Deciding that enough was enough, he shouted—an animal cry of rage and disgust. Then he raced down the dunes, a soldier on the attack, gun outstretched as his boots tossed sand in his wake.

The iguana fled in an instant, covering twenty yards before pausing to check its flanks. By then Vargas had reached the soldier and was no longer in pursuit. Now it was his turn to poke around the body.

Things didn't look promising. Seaweed was plastered darkly to the soldier's pale, bristly cheek, and his skin looked waterlogged, puffy, like sodden bread. Worst of all, the man's eye sockets were empty, hollowed out by creatures far hungrier than the iguana.

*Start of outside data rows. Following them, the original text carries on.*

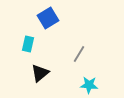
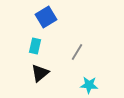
blue square: moved 2 px left, 1 px up
cyan rectangle: moved 7 px right, 2 px down
gray line: moved 2 px left, 2 px up
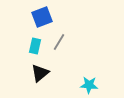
blue square: moved 4 px left; rotated 10 degrees clockwise
gray line: moved 18 px left, 10 px up
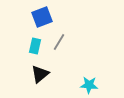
black triangle: moved 1 px down
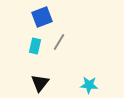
black triangle: moved 9 px down; rotated 12 degrees counterclockwise
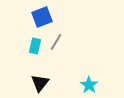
gray line: moved 3 px left
cyan star: rotated 30 degrees clockwise
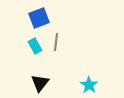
blue square: moved 3 px left, 1 px down
gray line: rotated 24 degrees counterclockwise
cyan rectangle: rotated 42 degrees counterclockwise
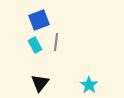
blue square: moved 2 px down
cyan rectangle: moved 1 px up
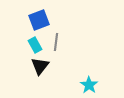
black triangle: moved 17 px up
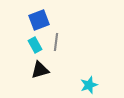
black triangle: moved 4 px down; rotated 36 degrees clockwise
cyan star: rotated 18 degrees clockwise
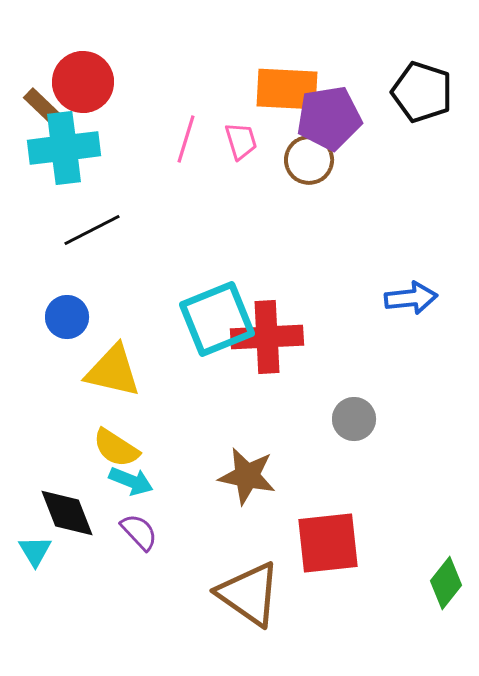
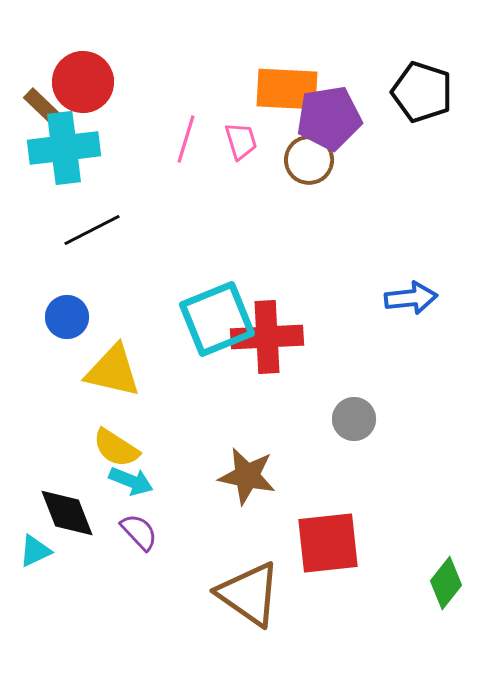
cyan triangle: rotated 36 degrees clockwise
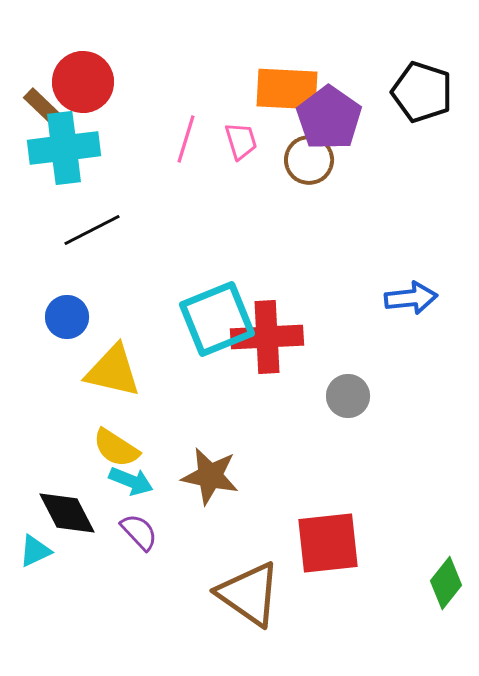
purple pentagon: rotated 28 degrees counterclockwise
gray circle: moved 6 px left, 23 px up
brown star: moved 37 px left
black diamond: rotated 6 degrees counterclockwise
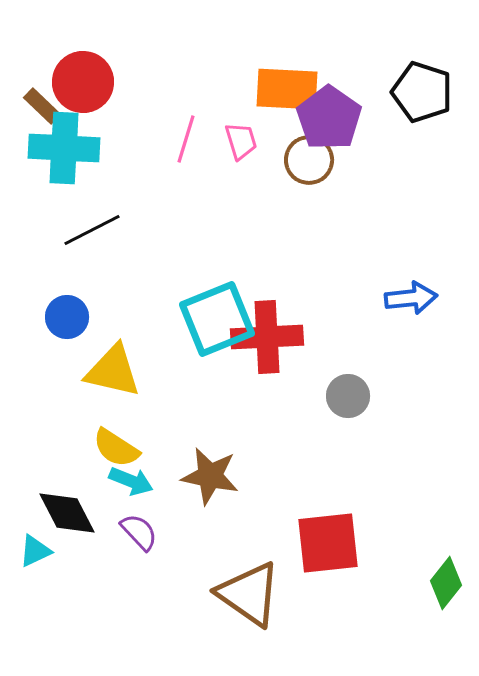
cyan cross: rotated 10 degrees clockwise
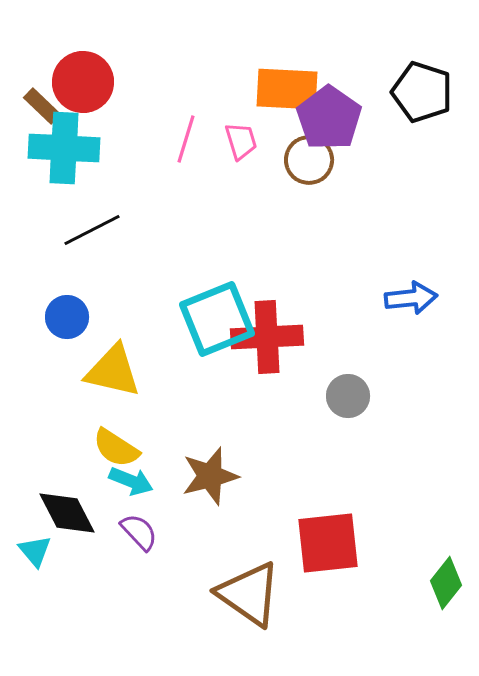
brown star: rotated 26 degrees counterclockwise
cyan triangle: rotated 45 degrees counterclockwise
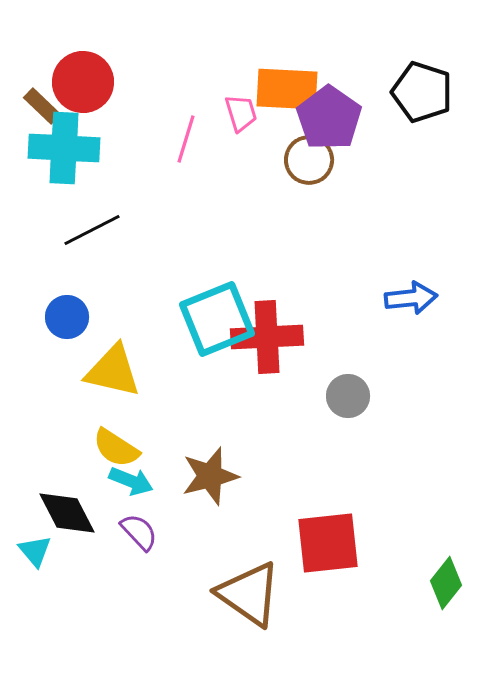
pink trapezoid: moved 28 px up
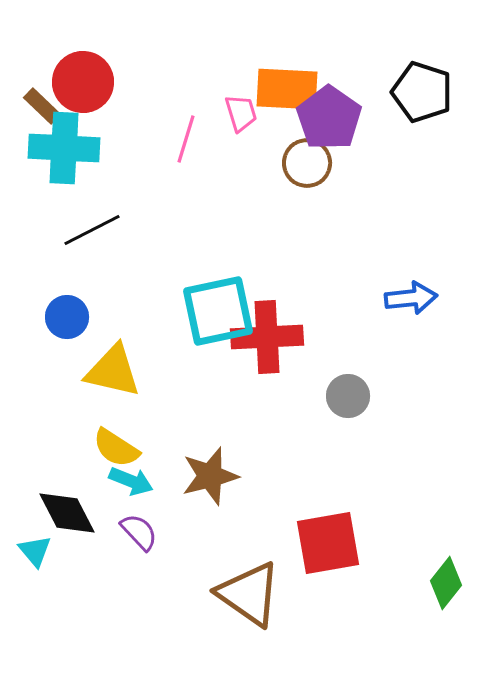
brown circle: moved 2 px left, 3 px down
cyan square: moved 1 px right, 8 px up; rotated 10 degrees clockwise
red square: rotated 4 degrees counterclockwise
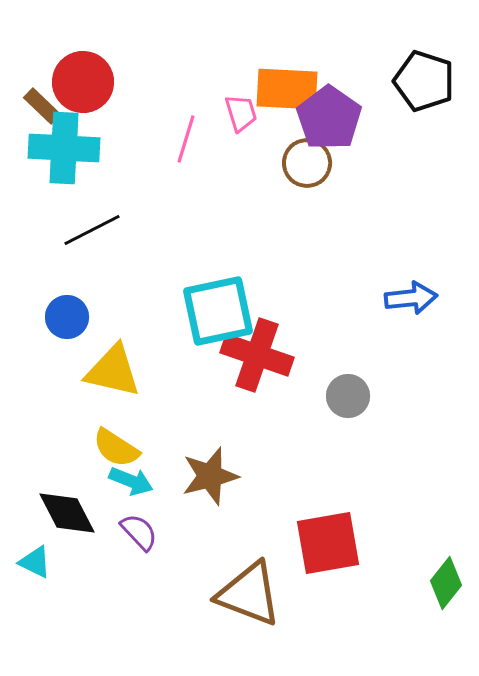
black pentagon: moved 2 px right, 11 px up
red cross: moved 10 px left, 18 px down; rotated 22 degrees clockwise
cyan triangle: moved 11 px down; rotated 24 degrees counterclockwise
brown triangle: rotated 14 degrees counterclockwise
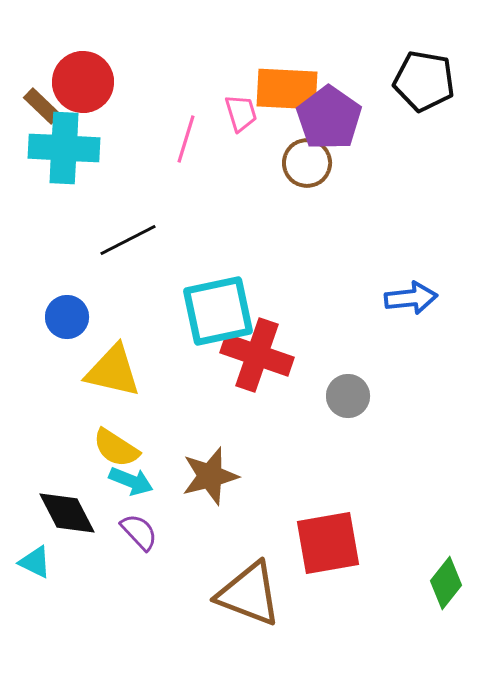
black pentagon: rotated 8 degrees counterclockwise
black line: moved 36 px right, 10 px down
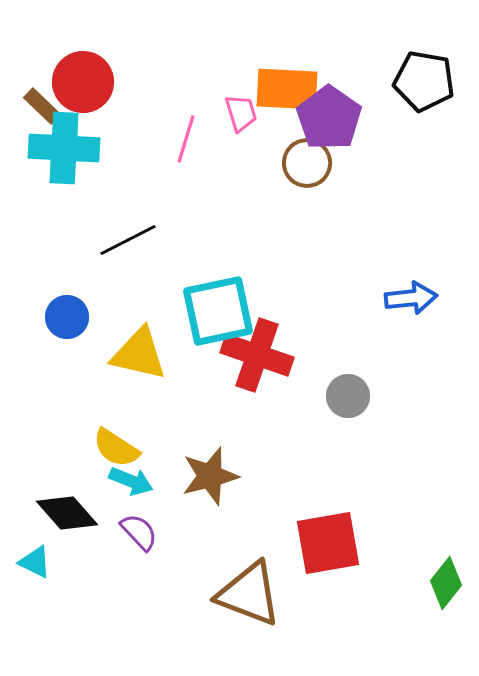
yellow triangle: moved 26 px right, 17 px up
black diamond: rotated 14 degrees counterclockwise
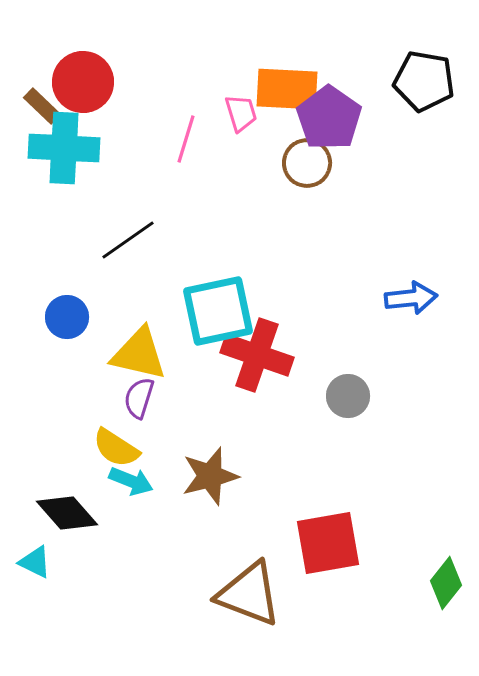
black line: rotated 8 degrees counterclockwise
purple semicircle: moved 134 px up; rotated 120 degrees counterclockwise
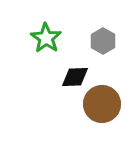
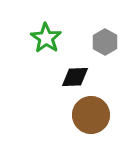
gray hexagon: moved 2 px right, 1 px down
brown circle: moved 11 px left, 11 px down
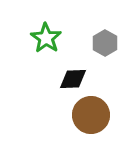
gray hexagon: moved 1 px down
black diamond: moved 2 px left, 2 px down
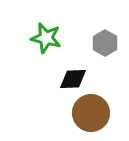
green star: rotated 20 degrees counterclockwise
brown circle: moved 2 px up
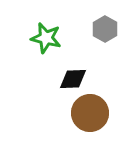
gray hexagon: moved 14 px up
brown circle: moved 1 px left
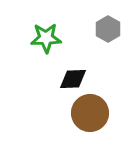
gray hexagon: moved 3 px right
green star: rotated 16 degrees counterclockwise
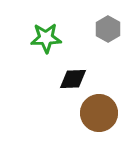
brown circle: moved 9 px right
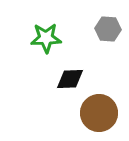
gray hexagon: rotated 25 degrees counterclockwise
black diamond: moved 3 px left
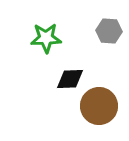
gray hexagon: moved 1 px right, 2 px down
brown circle: moved 7 px up
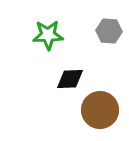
green star: moved 2 px right, 3 px up
brown circle: moved 1 px right, 4 px down
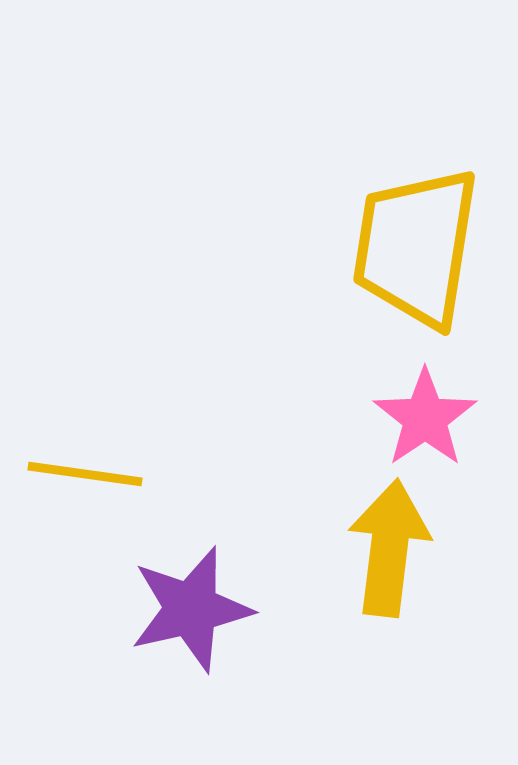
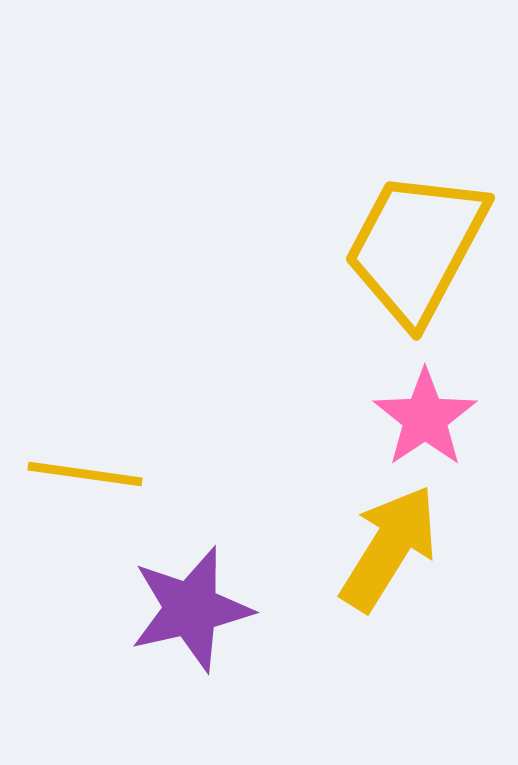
yellow trapezoid: rotated 19 degrees clockwise
yellow arrow: rotated 25 degrees clockwise
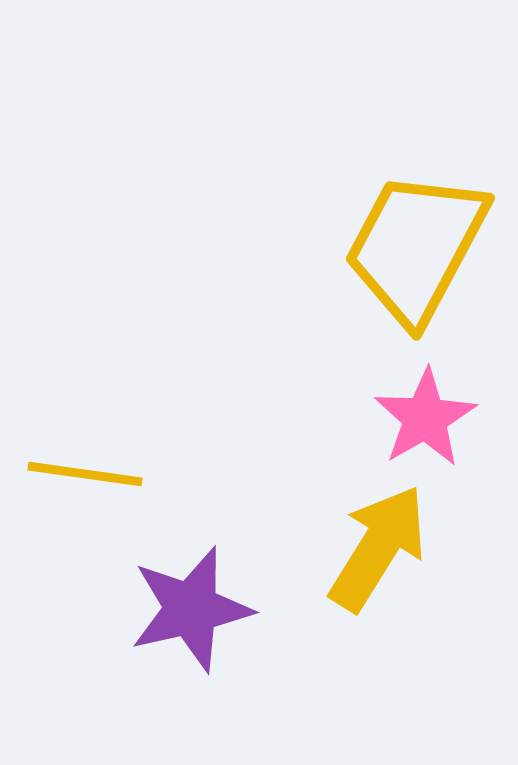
pink star: rotated 4 degrees clockwise
yellow arrow: moved 11 px left
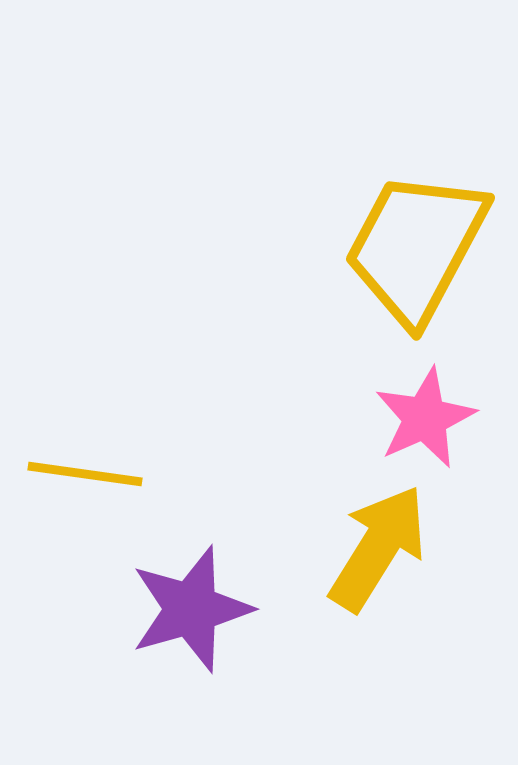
pink star: rotated 6 degrees clockwise
purple star: rotated 3 degrees counterclockwise
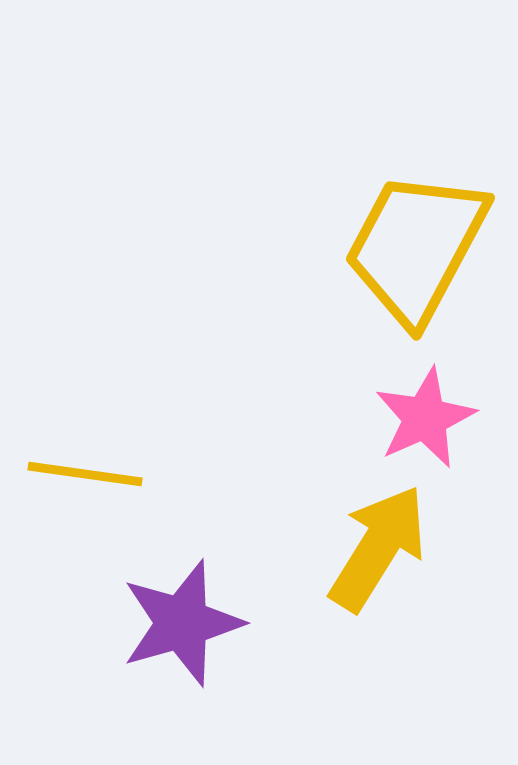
purple star: moved 9 px left, 14 px down
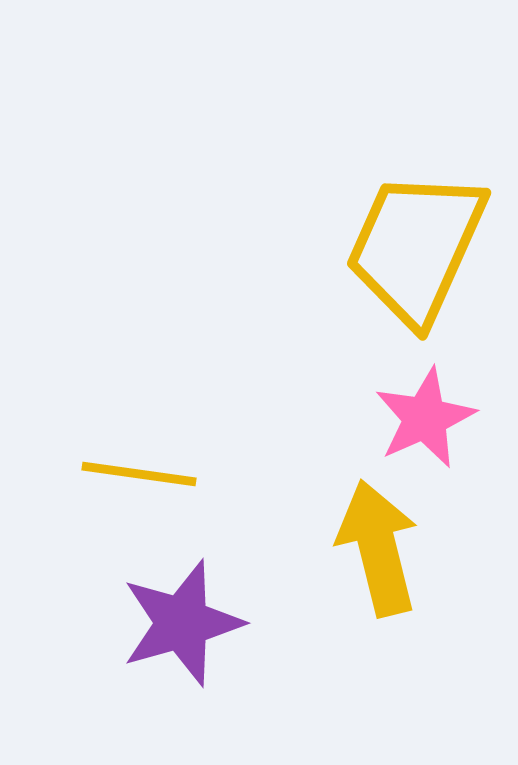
yellow trapezoid: rotated 4 degrees counterclockwise
yellow line: moved 54 px right
yellow arrow: rotated 46 degrees counterclockwise
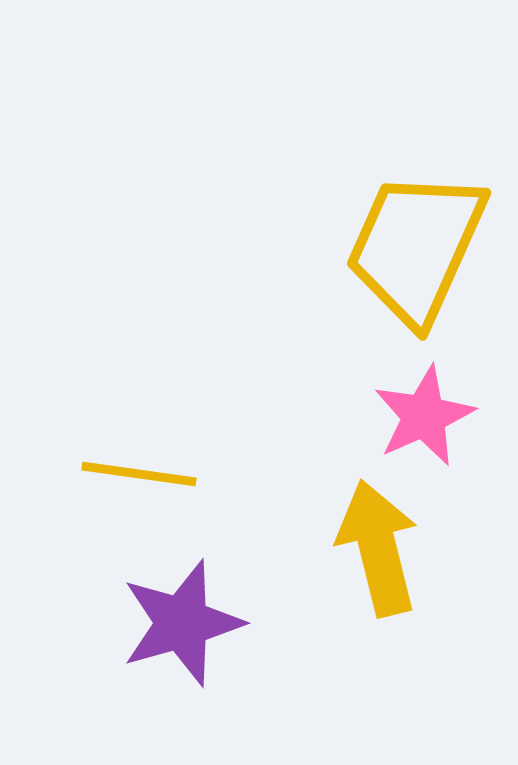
pink star: moved 1 px left, 2 px up
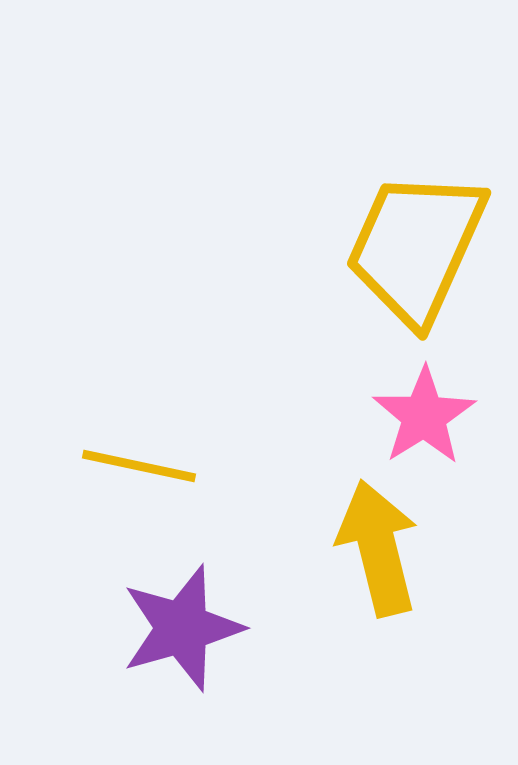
pink star: rotated 8 degrees counterclockwise
yellow line: moved 8 px up; rotated 4 degrees clockwise
purple star: moved 5 px down
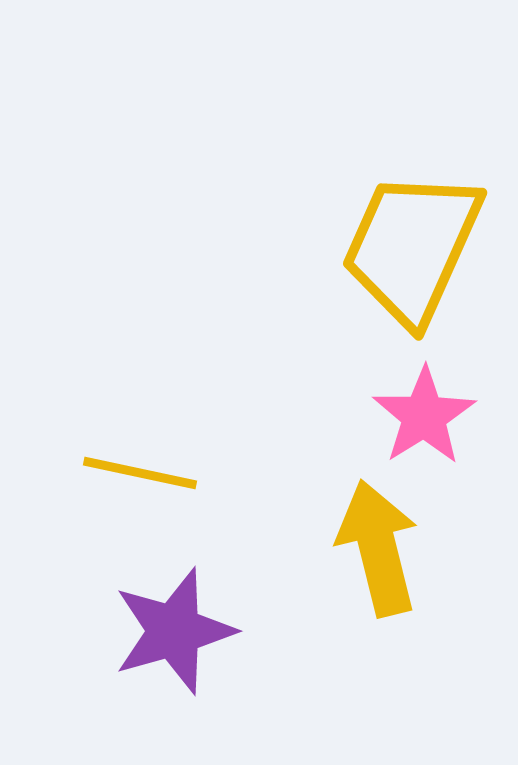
yellow trapezoid: moved 4 px left
yellow line: moved 1 px right, 7 px down
purple star: moved 8 px left, 3 px down
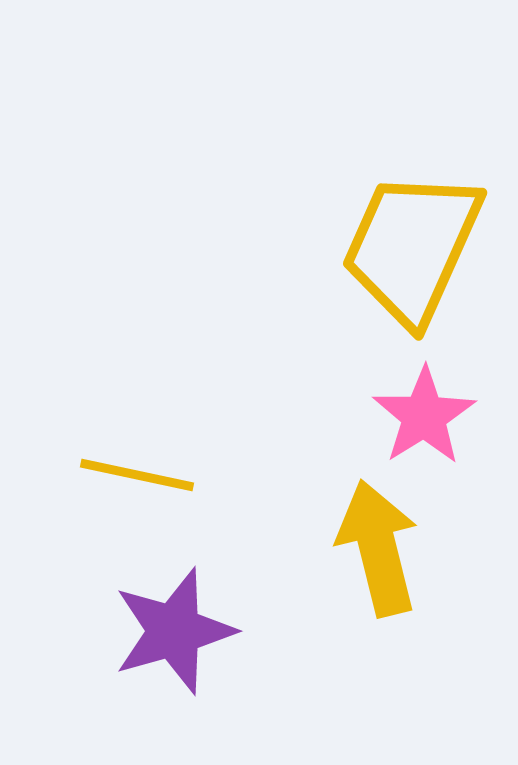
yellow line: moved 3 px left, 2 px down
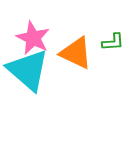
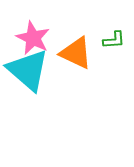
green L-shape: moved 1 px right, 2 px up
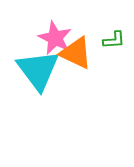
pink star: moved 22 px right
cyan triangle: moved 10 px right; rotated 12 degrees clockwise
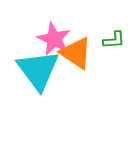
pink star: moved 1 px left, 1 px down
orange triangle: rotated 9 degrees clockwise
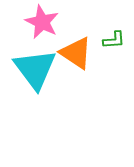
pink star: moved 12 px left, 17 px up
cyan triangle: moved 3 px left, 1 px up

Vargas turned away, doubling over, then retching violently. His empty stomach creased, and he coughed up a glistening string of mucus. Wiping a sleeve across his mouth, he collected himself for another glance, then gazed uphill toward the tower. Somehow it seemed wrong to leave the soldier behind, untended. The scavenging iguana would doubtless return, and soon enough seagulls and turkey vultures would join in.

But for now his duty was to reach the tower and call in his discovery. Rodriguez would scarcely believe it, much less their officers in Boquerón. This was news, a real sensation. It would create a stir with repercussions all the way to Havana.

Dead or alive, the enemy had come ashore at Guantánamo, and that was cause for alarm.